Este jueves 22 de enero se confirmó el fallecimiento de Monseñor Pedro Pablo Elizondo Cárdenas, primer obispo y pastor de la diócesis de Cancún-Chetumal, una figura importante en la historia reciente de la Iglesia católica en Quintana Roo.
Su muerte ocurrió a pocos días de que concluyera formalmente su ministerio al frente de la diócesis, luego de haber anunciado su renuncia en diciembre del año pasado, al cumplir la edad establecida por el Derecho Canónico.
Pedro Pablo Elizondo Cárdenas nació el 4 de septiembre de 1949 en San José de Gracia, Michoacán. Formado en Roma, cursó estudios de Filosofía en la Universidad Pontificia Gregoriana y de Teología en la Universidad Pontificia de Santo Tomás de Aquino.
Fue ordenado sacerdote el 24 de diciembre de 1982, en Roma, dentro de la Congregación de los Legionarios de Cristo. A lo largo de su trayectoria, ejerció labores formativas y académicas en distintos países, como España, Estados Unidos, Chile e Irlanda, donde fue maestro de novicios, profesor de pastoral hispana y rector de seminarios.
Su llegada y legado en Quintana Roo
El 26 de octubre de 2004, el papa Juan Pablo II lo nombró Obispo Prelado de Cancún-Chetumal. Tomó posesión del cargo el 22 de noviembre de ese mismo año, en una etapa clave para la consolidación de la Iglesia en una región marcada por el crecimiento poblacional y la diversidad cultural.
Su papel fue determinante el 15 de febrero de 2020, cuando el papa Francisco elevó la entonces Prelatura de Cancún-Chetumal a rango de Diócesis, nombrándolo como su primer obispo, cargo que desempeñó durante seis años.
Durante su gestión, Monseñor Pedro Pablo impulsó el fortalecimiento de las comunidades parroquiales, el acompañamiento pastoral y el arraigo de la diócesis en la vida social de Quintana Roo, convirtiéndose en un referente espiritual para miles de fieles.
Una despedida cercana al relevo episcopal
El fallecimiento de Monseñor Pedro Pablo Elizondo ocurrió en un momento particularmente simbólico para la Iglesia en Quintana Roo. Apenas semanas antes, el obispo emérito había iniciado el proceso de entrega de la diócesis de Cancún-Chetumal.
Luego de más de dos décadas de acompañar el crecimiento pastoral de la región, su salida estaba marcada por una transición ordenada y por el reconocimiento a una vida dedicada al servicio religioso.
= = =
Según el texto sobre el obispo Pedro Pablo Elizondo Cárdenas, ¿en qué fecha y lugar fue ordenado sacerdote? El material que aparece a continuación no guarda relación con el texto.

Datos recopilados —
= = =
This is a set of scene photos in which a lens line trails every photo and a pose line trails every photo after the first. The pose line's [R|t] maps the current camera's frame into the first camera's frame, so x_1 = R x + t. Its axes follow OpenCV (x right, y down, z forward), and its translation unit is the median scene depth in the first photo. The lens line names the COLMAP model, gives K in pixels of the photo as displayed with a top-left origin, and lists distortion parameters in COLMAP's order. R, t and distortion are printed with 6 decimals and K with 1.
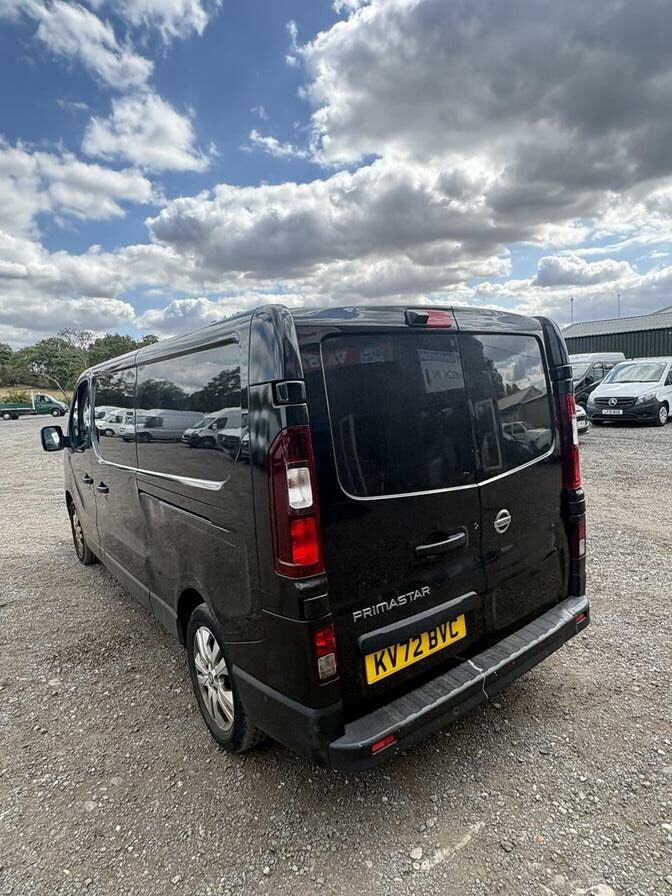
lens RADIAL K [[499.7, 0, 336.8], [0, 499.7, 456.3], [0, 0, 1]] dist [0.007042, -0.001789]
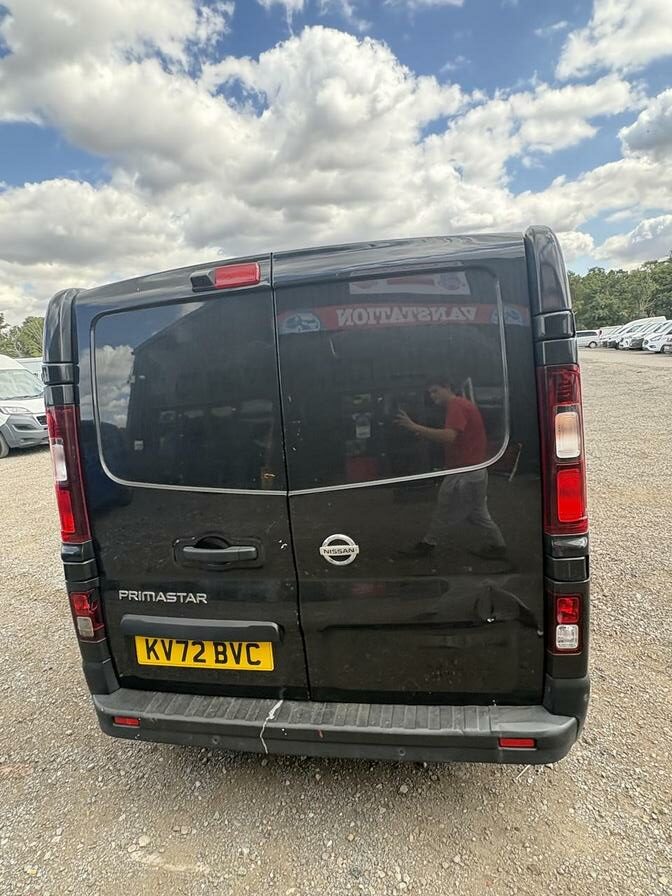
lens RADIAL K [[499.7, 0, 338.0], [0, 499.7, 453.1], [0, 0, 1]] dist [0.007042, -0.001789]
pose [[0.678771, 0.140844, -0.720716, 0.921696], [-0.060029, 0.988792, 0.136697, -0.118036], [0.731892, -0.049522, 0.679619, 0.571655]]
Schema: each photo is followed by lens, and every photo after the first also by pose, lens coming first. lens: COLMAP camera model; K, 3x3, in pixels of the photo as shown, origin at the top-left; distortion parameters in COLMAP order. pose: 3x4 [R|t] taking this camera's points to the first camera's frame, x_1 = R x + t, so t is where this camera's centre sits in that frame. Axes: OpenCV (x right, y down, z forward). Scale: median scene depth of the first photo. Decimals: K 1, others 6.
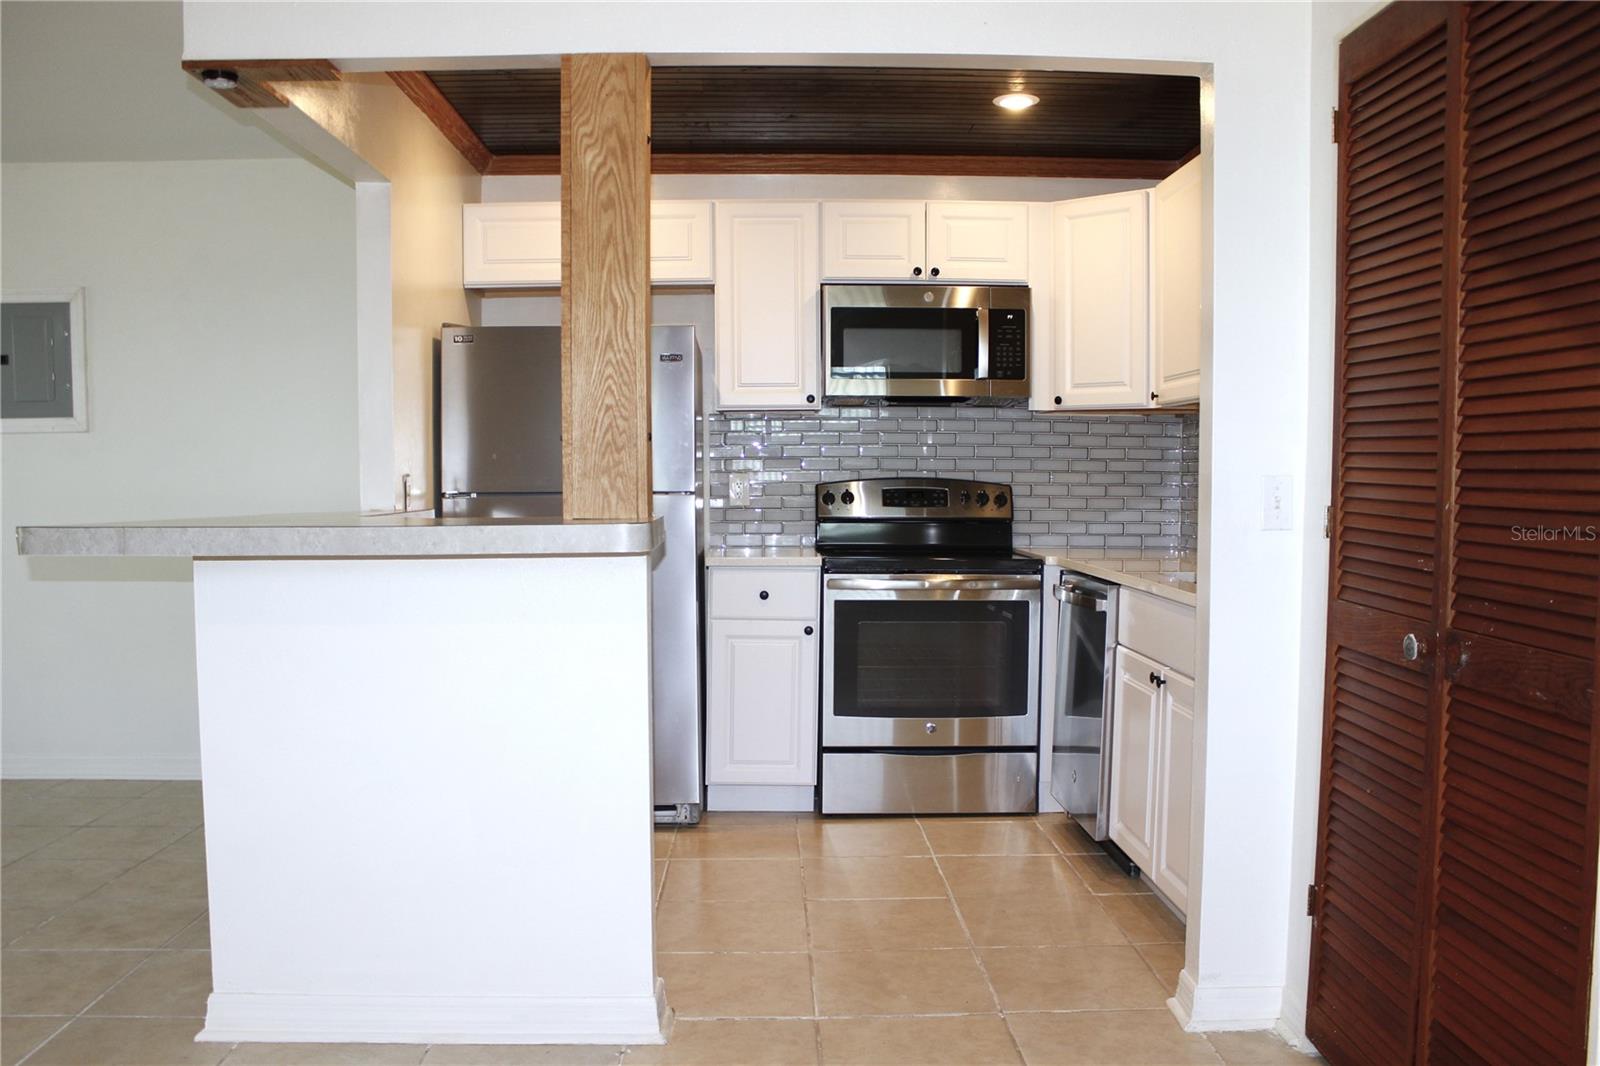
= = =
Resultado de la tarea — El 24 de diciembre de 1982, en Roma.